▶ TEXTE À ÉTUDIER:
━━━━━━
HEUREUSEMENT, la réponse paradoxale aux bêta2 agonistes est un effet indésirable rare. Une étude américaine chez des sujets tabagiques, ou sevrés, âgés entre 45 et 80 ans, donne une première description de ce phénomène très peu étudié.
L’équipe dirigée par le Dr Surya Bhatt, de l’université d’Alabama, a utilisé les données d’une large étude multicentrique, la COPDGene Study, à savoir celles de près de 10 000 sujets blancs non hispaniques et Afro-Américains, ayant ou non une bronchopneumopathie chronique obstructive (BPCO). La survenue d’une réponse paradoxale a été évaluée à la spirométrie réalisée avant et après (12-20 minutes) inhalation de 2 pulvérisations de salbutamol, partant du principe qu’elle pouvait être infraclinique.
━━━━━━
▶ EXTRAIT DES DONNÉES:
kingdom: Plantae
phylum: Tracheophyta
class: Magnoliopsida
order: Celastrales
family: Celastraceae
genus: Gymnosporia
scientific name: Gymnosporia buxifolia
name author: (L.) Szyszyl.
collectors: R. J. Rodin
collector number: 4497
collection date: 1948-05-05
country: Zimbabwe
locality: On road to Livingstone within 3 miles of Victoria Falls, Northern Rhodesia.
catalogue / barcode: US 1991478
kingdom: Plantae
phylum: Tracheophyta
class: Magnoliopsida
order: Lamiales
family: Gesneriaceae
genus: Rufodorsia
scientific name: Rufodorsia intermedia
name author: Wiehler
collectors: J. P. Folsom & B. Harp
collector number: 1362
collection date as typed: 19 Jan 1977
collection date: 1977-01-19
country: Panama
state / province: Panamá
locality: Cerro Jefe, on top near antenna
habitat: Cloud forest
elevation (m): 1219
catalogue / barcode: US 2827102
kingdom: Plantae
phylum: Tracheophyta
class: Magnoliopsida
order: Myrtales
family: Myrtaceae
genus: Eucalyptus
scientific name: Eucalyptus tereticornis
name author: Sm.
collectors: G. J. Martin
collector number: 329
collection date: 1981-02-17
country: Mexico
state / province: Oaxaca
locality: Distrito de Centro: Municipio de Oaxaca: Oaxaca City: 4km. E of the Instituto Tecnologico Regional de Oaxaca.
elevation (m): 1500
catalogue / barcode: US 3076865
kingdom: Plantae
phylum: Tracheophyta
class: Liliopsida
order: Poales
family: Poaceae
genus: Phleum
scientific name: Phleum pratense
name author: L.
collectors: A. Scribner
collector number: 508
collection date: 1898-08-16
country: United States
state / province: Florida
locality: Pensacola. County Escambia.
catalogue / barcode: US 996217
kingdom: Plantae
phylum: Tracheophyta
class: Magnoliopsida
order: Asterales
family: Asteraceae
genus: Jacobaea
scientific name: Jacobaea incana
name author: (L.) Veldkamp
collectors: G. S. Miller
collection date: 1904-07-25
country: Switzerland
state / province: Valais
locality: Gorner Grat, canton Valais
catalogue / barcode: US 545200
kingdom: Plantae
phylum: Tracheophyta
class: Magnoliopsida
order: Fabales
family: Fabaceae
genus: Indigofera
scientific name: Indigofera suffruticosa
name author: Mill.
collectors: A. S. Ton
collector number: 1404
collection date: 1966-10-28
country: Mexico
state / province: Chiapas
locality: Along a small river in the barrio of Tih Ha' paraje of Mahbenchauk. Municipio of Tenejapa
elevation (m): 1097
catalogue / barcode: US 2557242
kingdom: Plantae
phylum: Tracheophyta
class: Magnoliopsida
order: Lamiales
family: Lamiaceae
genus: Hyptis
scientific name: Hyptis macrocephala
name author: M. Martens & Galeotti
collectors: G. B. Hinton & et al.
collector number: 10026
━━━━━━
▶ SÉRIE D'EXERCICES:
- 1) Répondez aux questions suivantes d'après le texte sur la réponse paradoxale.
(a) Quel était l'âge des sujets de l'étude américaine ?
(b) De quelle université relève le Dr Surya Bhatt ?
(c) Combien de temps après l'inhalation la seconde spirométrie a-t-elle été réalisée ?
- 2) Recopiez le passage du texte sur la réponse paradoxale qui commence par « HEUREUSEMENT, la réponse » et se poursuit jusqu'à « très peu étudié. ».
- 3) Dites si chacune de ces affirmations concorde avec le texte sur la réponse paradoxale, en citant les mots qui permettent de trancher.
(a) La réponse paradoxale aux bêta2 agonistes est un effet indésirable fréquent.
(b) Les sujets ont inhalé deux pulvérisations de salbutamol.
(c) L'étude ne portait que sur des sujets atteints de BPCO.

▶ CORRIGÉ:
- 1)
(a) Entre 45 et 80 ans.
(b) L'université d'Alabama.
(c) 12 à 20 minutes après.

- 2)
HEUREUSEMENT, la réponse paradoxale aux bêta2 agonistes est un effet indésirable rare. Une étude américaine chez des sujets tabagiques, ou sevrés, âgés entre 45 et 80 ans, donne une première description de ce phénomène très peu étudié.

- 3)
(a) Non : « la réponse paradoxale aux bêta2 agonistes est un effet indésirable rare ».
(b) Oui : « inhalation de 2 pulvérisations de salbutamol ».
(c) Non : « ayant ou non une bronchopneumopathie chronique obstructive (BPCO) ».